Sarah Lemagie, Session Daily, March 6, 2013 – If lawmakers change the state’s requirements for special education, they should study the impacts first.

That advice was among the recommendations that the legislative auditor made Wednesday in a [report](file:///O:/(http:/ on special education that lawmakers discussed at a joint meeting of the House and Senate education finance committees. (Listen to the meeting)

The number of Minnesota students in special education has grown in the past decade even as the state’s overall k-12 population has shrunk. Costs have risen, too, said Legislative Auditor James Nobles.
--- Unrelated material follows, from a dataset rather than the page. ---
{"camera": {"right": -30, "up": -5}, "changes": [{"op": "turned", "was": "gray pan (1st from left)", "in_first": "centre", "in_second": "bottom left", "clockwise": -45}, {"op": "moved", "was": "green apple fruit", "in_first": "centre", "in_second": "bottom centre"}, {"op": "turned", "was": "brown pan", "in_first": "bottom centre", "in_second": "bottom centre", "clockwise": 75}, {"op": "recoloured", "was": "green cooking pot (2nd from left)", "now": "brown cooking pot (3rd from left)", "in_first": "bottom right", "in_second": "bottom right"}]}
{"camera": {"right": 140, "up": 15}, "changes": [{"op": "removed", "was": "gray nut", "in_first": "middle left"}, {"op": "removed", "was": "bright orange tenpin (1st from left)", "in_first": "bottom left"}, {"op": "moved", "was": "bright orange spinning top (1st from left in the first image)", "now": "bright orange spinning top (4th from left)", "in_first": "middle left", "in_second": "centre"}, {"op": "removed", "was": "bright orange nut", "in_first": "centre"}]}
He advised the Legislature to consider ways to reduce the burden that school districts shoulder in special education costs.
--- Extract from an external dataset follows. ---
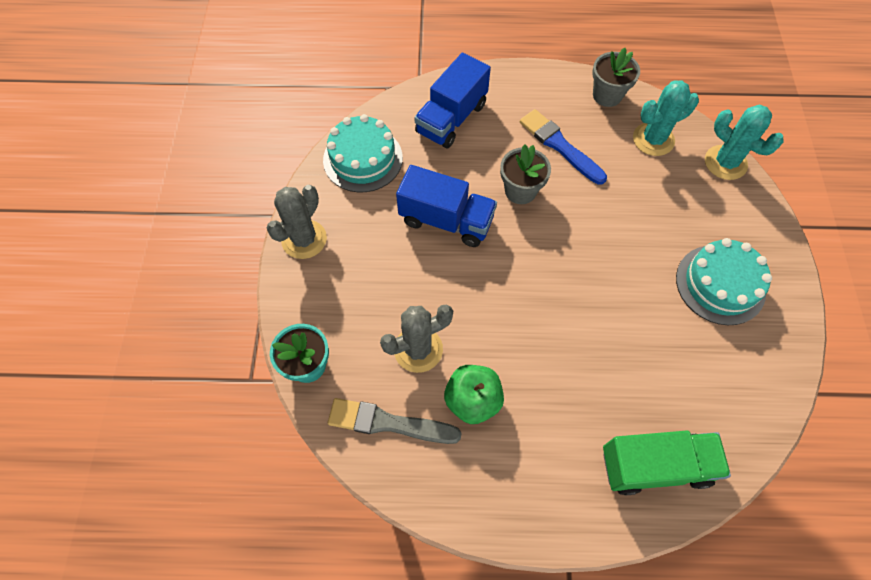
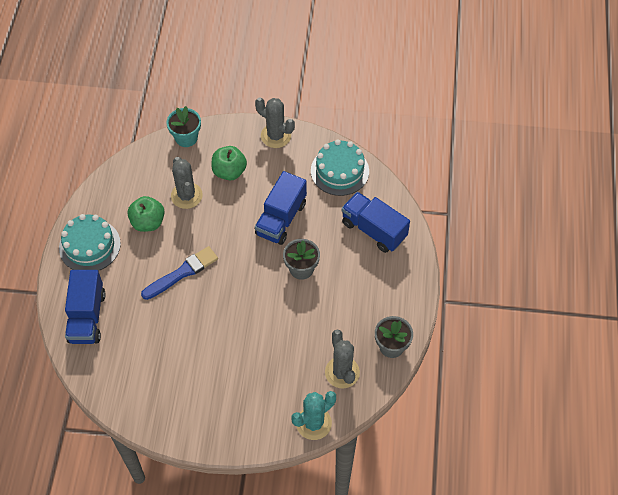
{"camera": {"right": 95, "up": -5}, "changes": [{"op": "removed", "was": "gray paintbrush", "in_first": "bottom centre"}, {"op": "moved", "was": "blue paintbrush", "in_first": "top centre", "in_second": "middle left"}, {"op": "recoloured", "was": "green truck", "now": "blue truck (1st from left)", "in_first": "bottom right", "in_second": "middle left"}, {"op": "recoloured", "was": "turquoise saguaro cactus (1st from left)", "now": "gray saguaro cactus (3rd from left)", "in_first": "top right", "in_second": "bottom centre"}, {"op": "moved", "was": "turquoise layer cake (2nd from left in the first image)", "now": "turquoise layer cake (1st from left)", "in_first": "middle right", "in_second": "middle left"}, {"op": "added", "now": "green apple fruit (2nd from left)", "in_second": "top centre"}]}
In response to concerns raised by some legislators and educators, the report also compared state and federal requirements for special education. It found that, indeed, many Minnesota laws and rules exceed what the federal government demands. What it couldn’t find, though, was detailed analyses of the costs and educational effects of those state requirements.

If the Legislature considers changing the requirements, “We need more information to understand: What are the economic impacts that would result from that change? What are the impacts on the educational outcomes for the children?” said Jody Hauer, a staff member at the Office of the Legislative Auditor.

To some lawmakers, the lack of that information is a sign of what’s wrong with government. “We tend to pile additional regulations and laws on without understanding whether they really benefit the child or if they simply add burden and cost to the system,” Rep. Glenn Gruenhagen(R-Glencoe) said.

Nobles cautioned that changes likely would be controversial. His office found that educators and advocates had strong but diverging opinions about the value of special education requirements that are specific to Minnesota. If some people argue that a certain rule benefits students, others may counter that it simply increases costs. “On some of these questions, you will not be able to reach consensus,” he said.

Controlling costs is hard

The auditor’s report documented a rise in both costs and student numbers in special education. During the 2010-2011 school year, 13.6 percent of Minnesota’s public school students received special education, up from 11.9 percent in 1999-2000. Much of the increase stems from a dramatic rise in the number of children diagnosed with autism spectrum disorders, from about 2,000 students in 1999 to roughly 13,500 in 2010.

In 2011, school districts spent nearly $1.1 billion of state revenues tagged for special education. Adjusting for inflation, that’s a 22-percent increase since 2000.

School officials have long said that government mandates for special education are underfunded and that, as a result, they’ve had to pay the bills with money intended for general purposes such as lowering class sizes. From 2000 to 2011, a median of 56 percent of revenue for special education came from the state, and 11 percent came from the federal government, the auditor’s report found. School districts provided the remaining 33 percent. In the same period, the extent to which local districts have had to “cross subsidize” special education increased 40 percent in 2011 inflation-adjusted dollars, the report said.

The report advises the Legislature to look for ways to rein in special education costs – but also acknowledges that doing so is tricky. Persuading Congress to increase funding for special education is one way to reduce local costs, but the state has limited power in that sphere, the report said.

The funding systems for special education also contain disincentives to controlling costs, the report said. Legally, districts are required to provide special education, and federal regulations say that districts must maintain spending levels for special education from one year to the next. Even so, some districts have found possible ways to cut costs, such as increasing the use of assistive technology with some students, the report said.

Education Commissioner Brenda Cassellius agrees with most of the report’s recommendations. To address some of the concerns it raises, Gov. Mark Dayton has proposed to increase state aid for special education by $125 million in 2015 and $326 million in the 2016-2017 biennium, she said.